[People photos with keypoints]
****

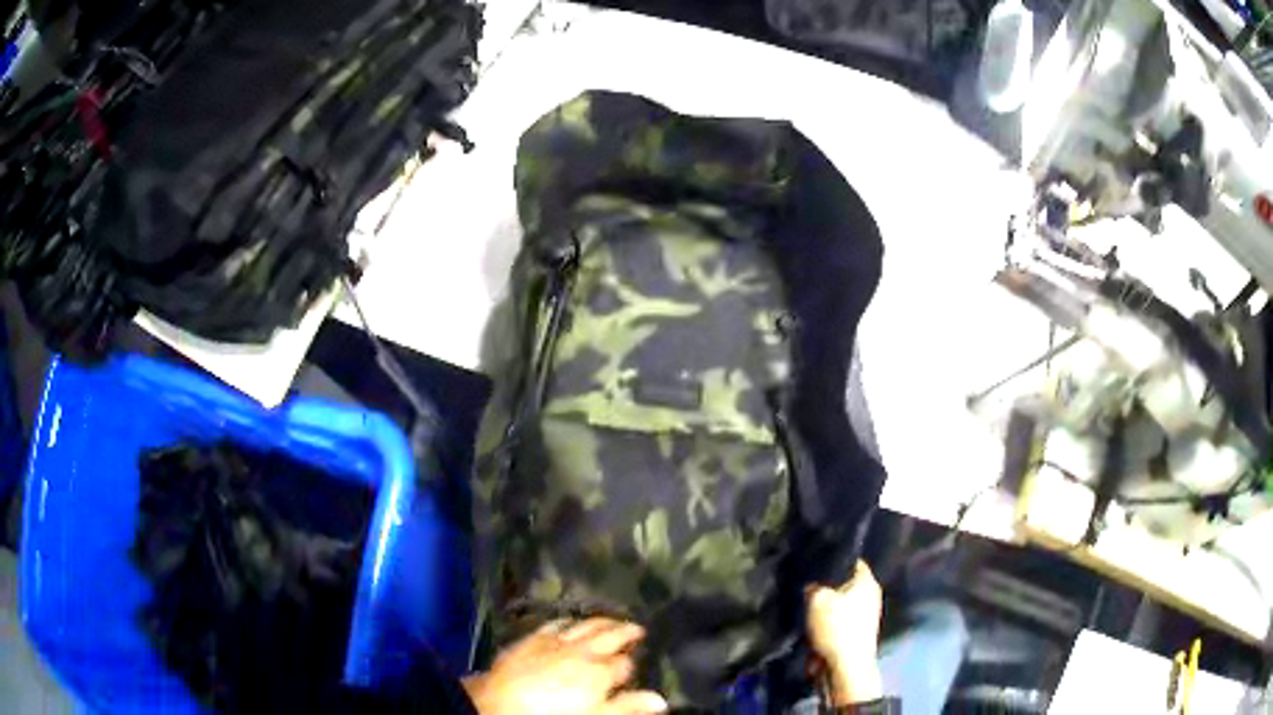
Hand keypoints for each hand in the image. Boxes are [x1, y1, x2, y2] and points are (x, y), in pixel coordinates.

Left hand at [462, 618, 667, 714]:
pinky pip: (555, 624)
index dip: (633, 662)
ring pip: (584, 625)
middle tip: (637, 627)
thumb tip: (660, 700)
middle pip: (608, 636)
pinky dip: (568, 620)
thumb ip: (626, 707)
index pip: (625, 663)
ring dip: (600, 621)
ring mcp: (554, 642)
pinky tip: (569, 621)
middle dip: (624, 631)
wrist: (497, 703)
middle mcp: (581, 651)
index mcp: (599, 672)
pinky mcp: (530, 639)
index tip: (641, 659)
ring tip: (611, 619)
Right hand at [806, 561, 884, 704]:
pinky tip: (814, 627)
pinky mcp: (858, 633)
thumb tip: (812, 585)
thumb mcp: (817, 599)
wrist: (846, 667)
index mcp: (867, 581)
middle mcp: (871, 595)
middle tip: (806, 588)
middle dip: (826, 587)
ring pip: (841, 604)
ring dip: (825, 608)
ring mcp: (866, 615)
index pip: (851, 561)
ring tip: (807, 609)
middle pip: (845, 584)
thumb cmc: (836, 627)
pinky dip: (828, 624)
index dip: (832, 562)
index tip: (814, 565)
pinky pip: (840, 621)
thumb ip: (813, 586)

****

Problem statement
Write out the records exactly. Do not carry the pictures over.

Answer box
Hand keypoints for each hand in the image. Boxes are [x1, y1, x2, y2] and points are (x, y), in pixel coordinates.

Left hand at [462, 618, 667, 714]:
pinky pip: (555, 624)
index dip: (633, 662)
ring pip: (584, 625)
middle tip: (637, 627)
thumb tip: (660, 700)
middle pip: (608, 636)
pinky dip: (568, 620)
thumb ip: (626, 707)
index pip: (625, 663)
ring dip: (600, 621)
ring mcp: (554, 642)
pinky tip: (569, 621)
middle dip: (624, 631)
wrist: (497, 703)
middle mcp: (581, 651)
index mcp: (599, 672)
pinky mcp: (530, 639)
index tip: (641, 659)
ring tip: (611, 619)
Right hand at [806, 561, 884, 704]:
pinky tip: (814, 627)
pinky mcp: (858, 633)
thumb tip: (812, 585)
thumb mcp: (817, 599)
wrist: (846, 667)
index mcp: (867, 581)
middle mcp: (871, 595)
middle tip: (806, 588)
middle dip: (826, 587)
ring pip: (841, 604)
ring dip: (825, 608)
ring mcp: (866, 615)
index pip: (851, 561)
ring tip: (807, 609)
middle pip: (845, 584)
thumb cmc: (836, 627)
pinky dip: (828, 624)
index dip: (832, 562)
index tip: (814, 565)
pinky pip: (840, 621)
thumb ip: (813, 586)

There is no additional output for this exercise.